Research Areas

two scientists looking at a slide in a lab

The GDCB Department uses model systems to address fundamental biological questions related to human health and food security. We are dedicated to biological discovery and excellence in undergraduate and graduate education, with research and teaching missions encompassing fundamental cellular and subcellular processes, including genetics and genomics, cell structure and function, cellular metabolism, cellular response to environmental and developmental signals, and molecular mechanisms of development. 

The Department has identified three primary focus areas in which it already enjoys a strong representation - Genetics and Genomics, Cellular Biology, and Development. The other research areas of computational biology, metabolic networking, as well as instructional and pedagogical innovation, are integrated into multiple focus areas. 

 

  • researcher working in lab

    Cellular Biology

    Molecular control of cellular structure and function

    The cell is the basic unit of life, and excellence in biology learning and discovery requires a fundamental understanding of cellular structure and function. This area encompasses the assembly and function of subcellular organelles, and the channeling and compartmentalization of proteins and pathways. This research also provides the foundation for understanding the regulation of gene expression, metabolic network, and responses to environmental signals, areas in which molecular biologists and cell biologists in GDCB have developed nationally recognized programs. 

  • Tuteja Lab and staff members

    Computational Biology and Bioinformatics

    Integration of computational approaches

    Genome projects and high-throughput experimental technologies produce immense amounts of information. Effective use of these data increasingly requires sophisticated computational expertise, and major breakthroughs in biological research will result from the collaborative efforts of experimentalists and computational biologists. ISU has a nationally-recognized program in bioinformatics and computational biology, with the GDCB Department as a major player. Bioinformatics and computational biology also are essential for ISU’s emerging program in the important new field of systems biology, which focuses on integrating knowledge of the functions and interactions of individual components to gain insight into the structure and dynamics of a complete biological system. This approach will be essential to address questions at increasingly complex levels of biological organization and, ultimately, will provide the basis for successful modeling of genetic, metabolic and signal transduction networks. 

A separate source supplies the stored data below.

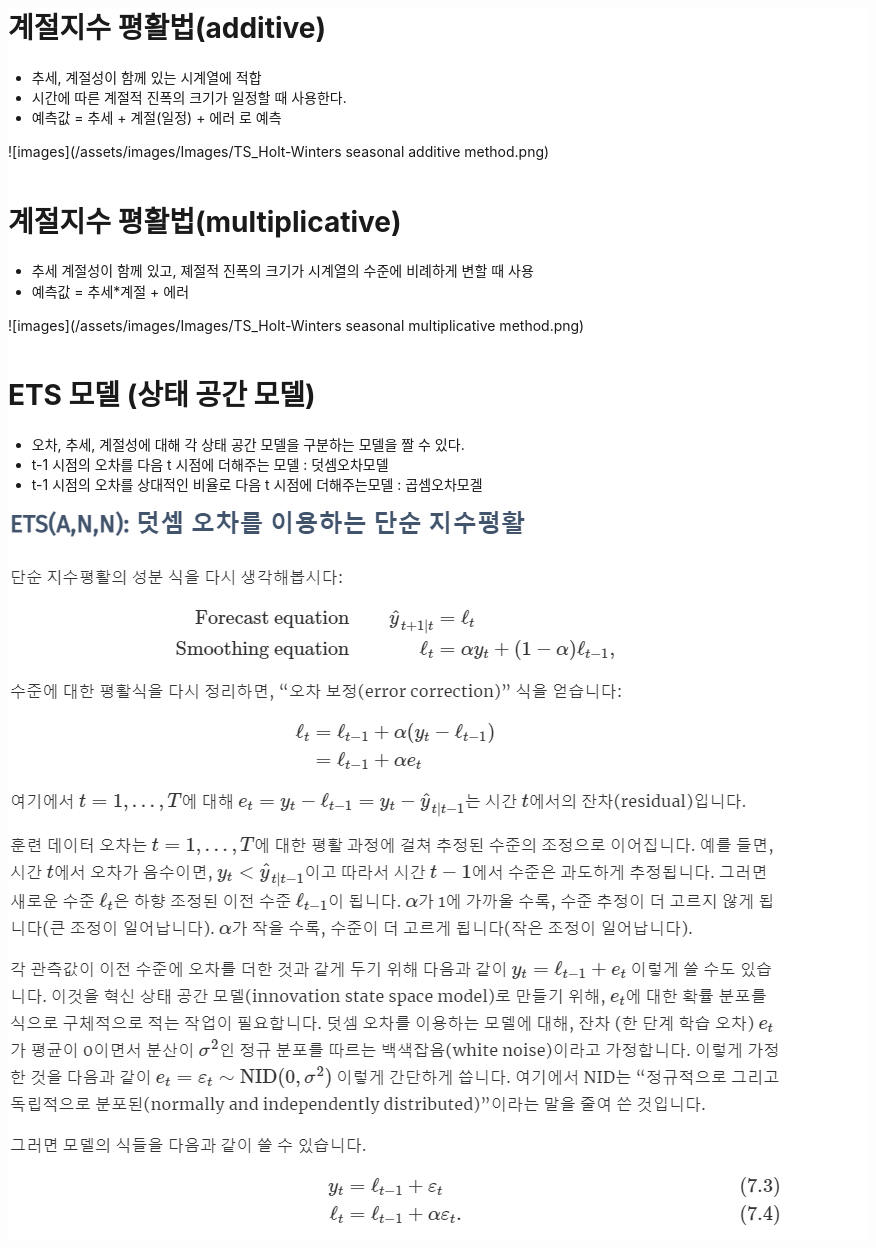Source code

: # 계절지수 평활법(additive)
- 추세, 계절성이 함께 있는 시계열에 적합
- 시간에 따른 계절적 진폭의 크기가 일정할 때 사용한다.
- 예측값 = 추세 + 계절(일정) + 에러 로 예측

![images](/assets/images/Images/TS_Holt-Winters seasonal additive method.png)

# 계절지수 평활법(multiplicative)
- 추세 계절성이 함께 있고, 졔절적 진폭의 크기가 시계열의 수준에 비례하게 변할 때 사용
- 예측값 = 추세*계절 + 에러 

![images](/assets/images/Images/TS_Holt-Winters seasonal multiplicative method.png)

# ETS 모델 (상태 공간 모델)
- 오차, 추세, 계절성에 대해 각 상태 공간 모델을 구분하는 모델을 짤 수 있다.
- t-1 시점의 오차를 다음 t 시점에 더해주는 모델 : 덧셈오차모델
- t-1 시점의 오차를 상대적인 비율로 다음 t 시점에 더해주는모델 : 곱셈오차모겔 

![images](/assets/images/Images/TS_ETS(A,N,N).png)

  • scientist working with fish

    Development

    Mechanisms of multicellular development

    During multi-cellular development, individual cells must integrate intracellular and extracellular signals and implement appropriate decisions, such as whether to grow, divide, migrate, differentiate, or die. The molecular mechanisms that control developmental cell fate decisions are also the keys to solving many biomedical and agricultural concerns. GDCB is building upon strengths in genome dynamics, functional genomics, and computational biology to achieve a nationally recognized program of research that investigates the regulatory circuitry of development. Research topics in this area include specification of cell fates and cellular differentiation, cell-cell interactions and signal transduction, pattern formation, organogenesis, neurobiology, and programmed cell death. 

  • three scientists in lab coats smiling by microscope

    Genetics and Genomics

    Analysis of the structure, function and activity of the genome 

    The field of genetics and genomics studies vital processes required for the maintenance, inheritance and expression of the genetic material, including transcriptional and post-transcriptional regulation of gene expression, segregation and recombination of genetic material, as well as CRISPR-mediated genome-editing tools to modify genomes. GDCB department has expertise in a number of these areas, most notably in genetic studies with model systems (e.g. Arabidopsis, maize, yeast, drosophila, zebrafish, and mouse), developing genome-editing tools, the experimental analysis of gene expression, and the analysis of genomic data using bioinformatics and computational biology approaches. 

  • people standing in corn field

    Metabolic Networking

    Integration of metabolism into systems biology

    This includes regulation of metabolic networks, metabolic regulation of gene expression and integration of metabolism into systems biology. 

  • Karri instructing students with vital monitor on screen

    Pedagogy

    Instructional and pedagogical innovation

    This includes development and implementation of novel and innovative methods and mechanisms to aid in student learning. Faculty in GDCB are especially active in the integration of web-based technology into both traditional face-to-face and on-line courses. 

    The GDCB Department also is interested in the efficient and effective conveyance of biological knowledge to students at ISU and elsewhere. Because of this faculty within the department are active in designing, testing and implementing innovative methods and mechanisms to aid in student learning. These efforts are particularly active in the undergraduate biology curriculum, where novel methods are introduced and tested fairly regularly. Of particular note are the efforts of GDCB faculty in the design, testing and integration of web-based technology into courses, in both on-line and traditional classroom settings.